Among our great rites of spring is Shakespeare Festival St. Louis, which this year presents its most ambitious season to date, mounting both Henry IV, which opened last weekend in Forest Park's Shakespeare Glen, and Henry V, which opens this Saturday.
Henry IV is in fact two plays, which together tell the story of Prince Hal, the prodigal son of Henry IV, who redeems himself during a civil war and is later crowned Henry V. There's a lot of material here, and director Tim Ocel has cut mightily from the Henry IV: Part One and Two (though particularly from Part Two), condensing them into a single three-hour spectacle.
The effect makes for a fun night out, as Ocel has retained many of the plays' best moments, recounting how Henry IV (an imperious Michael James Reed), goes to war against the Percy family (led by a fiery Hotspur in Charles Pasternak), who deny Henry's right to the crown and would rule in his stead.
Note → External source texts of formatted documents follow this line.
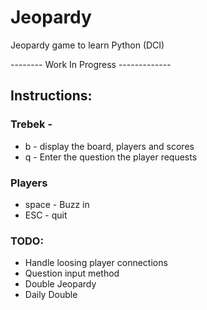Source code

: # Jeopardy
Jeopardy game to learn Python (DCI)

-------- Work In Progress -------------

## Instructions:

### Trebek - 
* b - display the board, players and scores
* q - Enter the question the player requests
	
### Players
* space - Buzz in
* ESC - quit

### TODO: 
* Handle loosing player connections
* Question input method
* Double Jeopardy
* Daily Double
	
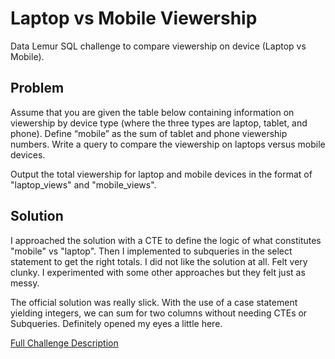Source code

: # Laptop vs Mobile Viewership

Data Lemur SQL challenge to compare viewership on device (Laptop vs Mobile).

## Problem

Assume that you are given the table below containing information on viewership by device type (where the three types are laptop, tablet, and phone). Define “mobile” as the sum of tablet and phone viewership numbers. Write a query to compare the viewership on laptops versus mobile devices.

Output the total viewership for laptop and mobile devices in the format of "laptop_views" and "mobile_views".

## Solution

I approached the solution with a CTE to define the logic of what constitutes "mobile" vs "laptop". Then I implemented to subqueries in the select statement to get the right totals. I did not like the solution at all. Felt very clunky. I experimented with some other approaches but they felt just as messy.

The official solution was really slick. With the use of a case statement yielding integers, we can sum for two columns without needing CTEs or Subqueries. Definitely opened my eyes a little here.

[Full Challenge Description](https://datalemur.com/questions/laptop-mobile-viewership)
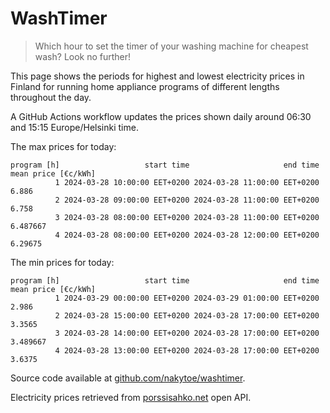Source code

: 
# WashTimer

> Which hour to set the timer of your washing machine for cheapest wash? Look no further!

This page shows the periods for highest and lowest electricity prices in Finland 
for running home appliance programs of different lengths throughout the day. 

A GitHub Actions workflow updates the prices shown daily around 06:30 and 15:15 Europe/Helsinki time.

The max prices for today:

	program [h]                   start time                     end time mean price [€c/kWh]
	          1 2024-03-28 10:00:00 EET+0200 2024-03-28 11:00:00 EET+0200               6.886
	          2 2024-03-28 09:00:00 EET+0200 2024-03-28 11:00:00 EET+0200               6.758
	          3 2024-03-28 08:00:00 EET+0200 2024-03-28 11:00:00 EET+0200            6.487667
	          4 2024-03-28 08:00:00 EET+0200 2024-03-28 12:00:00 EET+0200             6.29675

The min prices for today:

	program [h]                   start time                     end time mean price [€c/kWh]
	          1 2024-03-29 00:00:00 EET+0200 2024-03-29 01:00:00 EET+0200               2.986
	          2 2024-03-28 15:00:00 EET+0200 2024-03-28 17:00:00 EET+0200              3.3565
	          3 2024-03-28 14:00:00 EET+0200 2024-03-28 17:00:00 EET+0200            3.489667
	          4 2024-03-28 13:00:00 EET+0200 2024-03-28 17:00:00 EET+0200              3.6375


Source code available at [github.com/nakytoe/washtimer](https://github.com/nakytoe/washtimer).

Electricity prices retrieved from [porssisahko.net](https://porssisahko.net/api) open API.
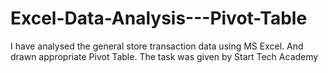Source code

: # Excel-Data-Analysis---Pivot-Table
I have analysed the general store transaction data using MS Excel. And drawn appropriate Pivot Table. The task was given by Start Tech Academy
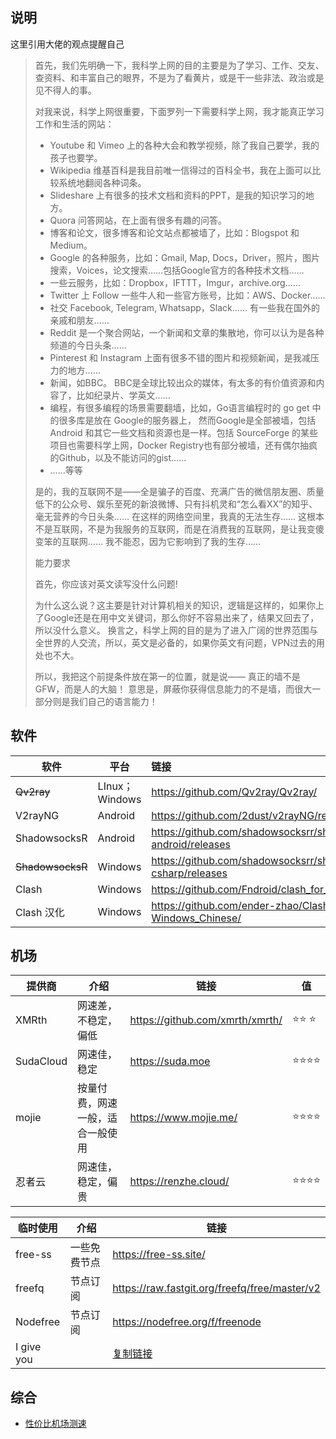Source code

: ## 说明

这里引用大佬的观点提醒自己

> 首先，我们先明确一下，我科学上网的目的主要是为了学习、工作、交友、查资料、和丰富自己的眼界，不是为了看黄片，或是干一些非法、政治或是见不得人的事。
>
> 对我来说，科学上网很重要，下面罗列一下需要科学上网，我才能真正学习工作和生活的网站：
>
> - Youtube 和 Vimeo 上的各种大会和教学视频，除了我自己要学，我的孩子也要学。
> - Wikipedia 维基百科是我目前唯一信得过的百科全书，我在上面可以比较系统地翻阅各种词条。
> - Slideshare 上有很多的技术文档和资料的PPT，是我的知识学习的地方。
> - Quora 问答网站，在上面有很多有趣的问答。
> - 博客和论文，很多博客和论文站点都被墙了，比如：Blogspot 和 Medium。
> - Google 的各种服务，比如：Gmail, Map, Docs，Driver，照片，图片搜索，Voices，论文搜索……包括Google官方的各种技术文档……
> - 一些云服务，比如：Dropbox，IFTTT，Imgur，archive.org……
> - Twitter 上 Follow 一些牛人和一些官方账号，比如：AWS、Docker……
> - 社交 Facebook, Telegram, Whatsapp，Slack…… 有一些我在国外的亲戚和朋友……
> - Reddit 是一个聚合网站，一个新闻和文章的集散地，你可以认为是各种频道的今日头条……
> - Pinterest 和 Instagram 上面有很多不错的图片和视频新闻，是我减压力的地方……
> - 新闻，如BBC。 BBC是全球比较出众的媒体，有太多的有价值资源和内容了，比如纪录片、学英文……
> - 编程，有很多编程的场景需要翻墙，比如，Go语言编程时的 go get 中的很多库是放在 Google的服务器上， 然而Google是全部被墙，包括 Android 和其它一些文档和资源也是一样。包括 SourceForge 的某些项目也需要科学上网，Docker Registry也有部分被墙，还有偶尔抽疯的Github，以及不能访问的gist……
> - ……等等
>
> 是的，我的互联网不是——全是骗子的百度、充满广告的微信朋友圈、质量低下的公众号、娱乐至死的新浪微博、只有抖机灵和“怎么看XX”的知乎、毫无营养的今日头条…… 在这样的网络空间里，我真的无法生存…… 这根本不是互联网，不是为我服务的互联网，而是在消费我的互联网，是让我变傻变笨的互联网…… 我不能忍，因为它影响到了我的生存……
>
> 能力要求
>
> 首先，你应该对英文读写没什么问题!
>
> 为什么这么说？这主要是针对计算机相关的知识，逻辑是这样的，如果你上了Google还是在用中文关键词，那么你好不容易出来了，结果又回去了，所以没什么意义。 换言之，科学上网的目的是为了进入广阔的世界范围与全世界的人交流，所以，英文是必备的，如果你英文有问题，VPN过去的用处也不大。
>
> 所以，我把这个前提条件放在第一的位置，就是说—— 真正的墙不是GFW，而是人的大脑！ 意思是，屏蔽你获得信息能力的不是墙，而很大一部分则是我们自己的语言能力！

## 软件

| 软件          | 平台           | 链接                                                           |
| ------------ | -------------- | :------------------------------------------------------------- |
| ~~Qv2ray~~   | LInux；Windows | <https://github.com/Qv2ray/Qv2ray/>                              |
| V2rayNG      | Android        | <https://github.com/2dust/v2rayNG/releases>                      |
| ShadowsocksR | Android        | <https://github.com/shadowsocksrr/shadowsocksr-android/releases> |
| ~~ShadowsocksR~~ | Windows        | <https://github.com/shadowsocksrr/shadowsocksr-csharp/releases>  |
| Clash        | Windows        | <https://github.com/Fndroid/clash_for_windows_pkg>            |
| Clash  汉化  | Windows        | <https://github.com/ender-zhao/Clash-for-Windows_Chinese/>    |

## 机场

| 提供商    | 介绍                             | 链接                    | 值   |
| --------- | -------------------------------- | ----------------------- | ---- |
| XMRth    | 网速差，不稳定，偏低               | <https://github.com/xmrth/xmrth/>   | ⭐⭐ ⭐|
| SudaCloud | 网速佳，稳定                     | <https://suda.moe>        | ⭐⭐⭐⭐ |
| mojie     | 按量付费，网速一般，适合一般使用 | <https://www.mojie.me/> | ⭐⭐⭐⭐ |
| 忍者云    | 网速佳，稳定，偏贵               | <https://renzhe.cloud/>   | ⭐⭐⭐⭐ |

| 临时使用 | 介绍         | 链接                       |
| -------- | ------------ | ----------------------------- |
| free-ss  | 一些免费节点 | <https://free-ss.site/>                         |
| freefq   | 节点订阅     | <https://raw.fastgit.org/freefq/free/master/v2> |
| Nodefree   | 节点订阅     | <https://nodefree.org/f/freenode> |
| I give you  |      | [复制链接]() |

## 综合

- [性价比机场测速](https://duangks.com/)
Henry admires young Hotspur for his nobility of spirit, comparing him favorably to his crapulous son Hal (a wily Jim Butz), who spends his days drinking and joking with the witty but dissolute Falstaff (a hilarious Tony DeBruno). Hal may be a drunkard, but he's not without a plan, claiming that his reformation will be all the more remarkable for the depths of his depravity. His deliverance finally comes in battle, when he saves his father's life and eventually slays Hotspur. But the victory is short lived: His father eventually succumbs to illness and Hal is crowned Henry V.
Performing against the backdrop of Scott C. Neale's multi-tiered set, the cast is at its best during moments of levity as Hal and Falstaff drink with their friend Poins (Andrew Michael Neiman) in Eastcheap. The battle scenes are marvelously choreographed as whole armies take to the stage, and Falstaff, a self-preservationist if ever there was one, plays dead on the battlefield before claiming to have slain Hotspur.
The play's famous monologues are crisply given, as Henry wrestles with the burden of ruling ("uneasy lies the head that wears a crown"), and Falstaff ponders the futility of honor ("discretion is the better part of valor"). All of which is immeasurably helpful, clarifying the play's somewhat convoluted plot for an audience that's spread out across the glen and might be distracted by an impatient child, a plate of funnel cake, or, as Falstaff would have it, a glass of sack.